There’s something special with this film when three and a half hours perfectly suits the movie’s narrative, can keep you intrigued yet leaving you denying what is so obviously hinted towards throughout. From the start of the movie, you are unsure where it’s truly headed other than that it is about one Frank Sheeran who joins the midst of the mob and his mission is clear from the first scene of the movie he is a man who “paints houses” for one Russel Bufalino and his Pennsylvania crime family. He falls in an odd place between his own family, the hierarchy of the mob, and the Teamsters led by Jimmy Hoffa.  

The violent and brutal scenes when Jimmy is at work “painting houses” are all done in a delicate matter to show how quickly and devastating victims were left. The violence is all shot very quickly and not to glorify what is happening on the screen. Not to mention when new mobsters are introduced along with it is a blurb of their death, usually consisting of being shot in the head multiple times while in an unsuspecting location.  The devastation is also seen through Frank’s family life and how his children interact with his newfound family. 

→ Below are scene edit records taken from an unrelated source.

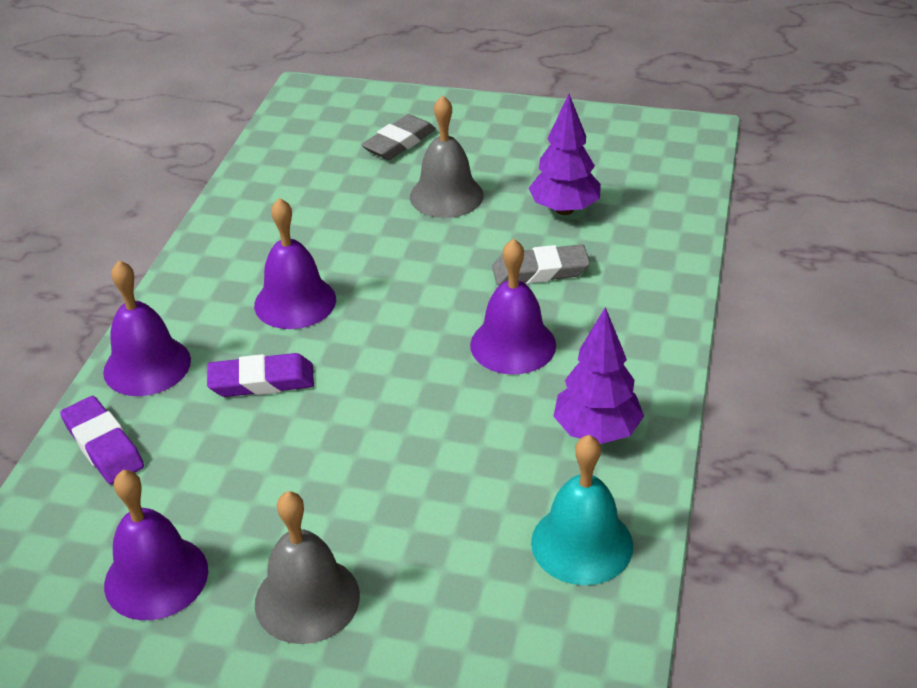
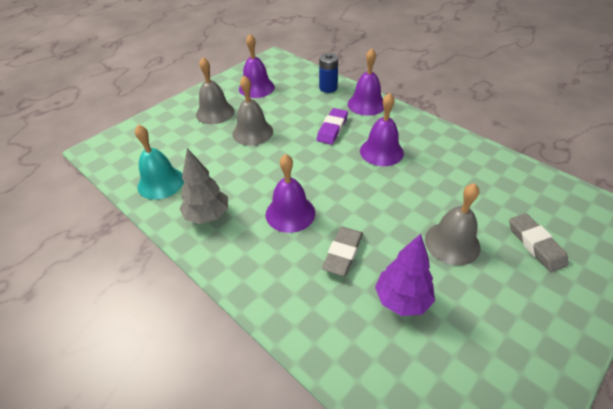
camera: 120 degrees right, 5 degrees up
(103, 445) = (328, 88): purple eraser -> blue battery
(342, 490) = (252, 132): none -> grey bell
(596, 431) = (207, 216): purple tree -> grey tree

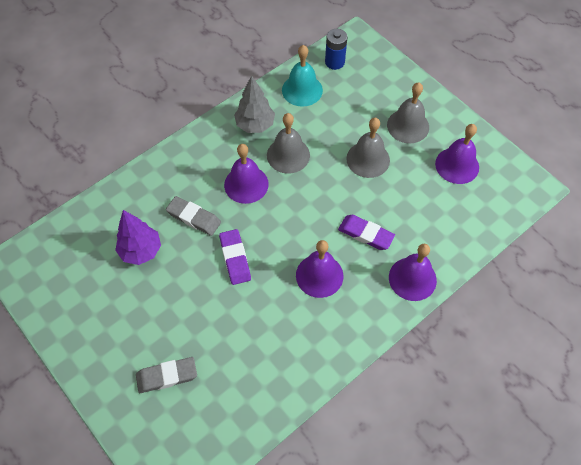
camera: 95 degrees right, 15 degrees up
(328, 88) = (452, 241): blue battery -> blue battery (334, 62)
(383, 210) = (235, 258): none -> purple eraser
(452, 243) = (185, 305): grey bell -> grey bell (288, 155)

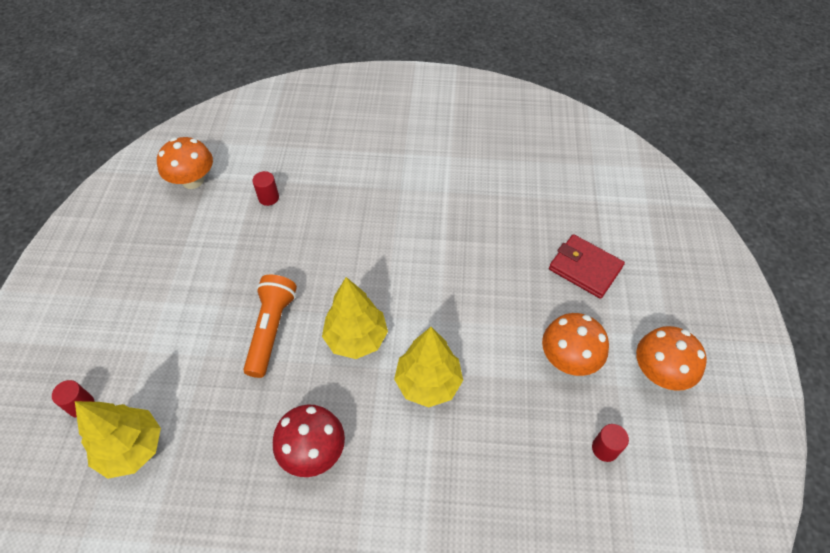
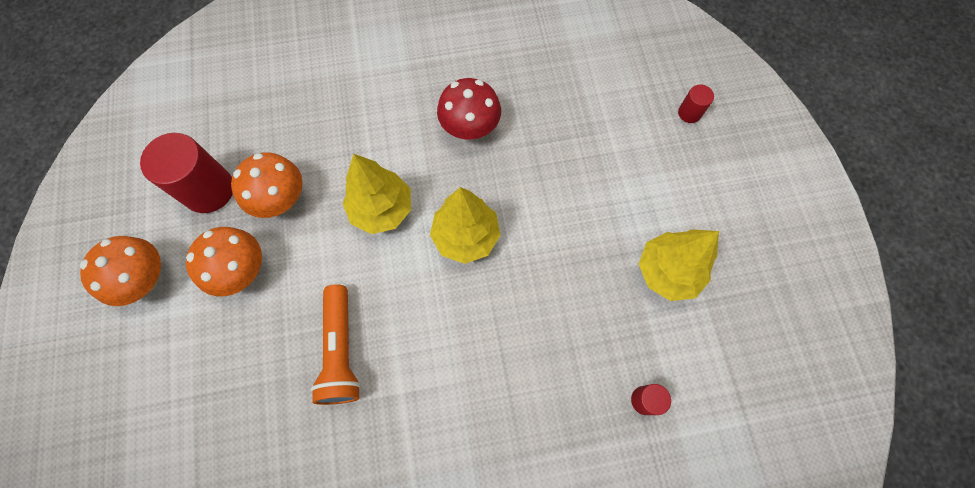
camera: 165 degrees right, 15 degrees up
(132, 448) = (622, 92): yellow tree -> yellow tree (667, 272)
(193, 180) = (758, 402): orange mushroom -> orange mushroom (280, 198)
(271, 329) = (556, 224): orange flashlight -> orange flashlight (341, 351)
(585, 268) = (218, 395): red wallet -> none
(605, 448) = (209, 190): red cylinder -> red cylinder, size x2.07

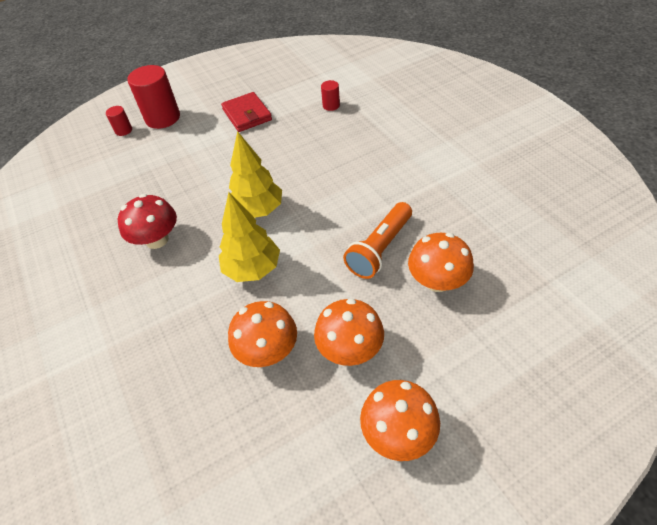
camera: 105 degrees left, 20 degrees down
(209, 190) = (280, 423): red cylinder -> red cylinder (162, 118)
(265, 393) = (437, 281): none -> orange mushroom
(341, 351) = (380, 249): orange flashlight -> orange flashlight turned 150 degrees clockwise
(667, 272) = (247, 115): yellow tree -> red wallet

It mixes greatly the dark moments with comedy and I couldn’t help but finding myself crack up through the duration of the film as the jokes are proper funny ranging from painting the wrong house to arguing about being 15 minutes late over 10 minutes. The movie is nothing short of a master class gangster movie that shows the effects of the mob though done through movie glorification it is a marvel to endure. 

It is able to connect to a younger audience by its comedy, brutality, and a cameo appearance from Action Bronson. Plus a nice little scene where Robert de Niro’s character flexes his wristwatch up during a photoshoot. 

It manages to hold the attention of a new generation while maintaining key roots that Scorcese is known for. 

The only thing that holds this movie back is the same thing that makes it so spectacular, and that is the actors. Robert de Niro, Joe Pesci, and Al Pacino to name the superstars are the best of the best in these types of films. The performances are amazing and make the movie worth it to watch on its own but besides Al Pacino, Joe and Robert look like they are both about to croak through the entire film, CGI is used to make them appear younger and it gives a haunting almost ghostly looking look to them. Blue eyes colder than White Walkers along with a face that is so familiar yet hideous is what awaits. Though you get used to it, you won’t get used to believing Joe Pesci’s character and Robert de Niro’s character aren’t short from a heart attack. 

A common occurrence is a film is doors being left open and possibly closed at times, a common theme for mobster movies. Seen in the Godfather to represent members entering the secret life of the Mafia is it given its own unique spin and I’d recommend looking out for these doors and their placement within the scene to have a better understanding of the final scene of the movie.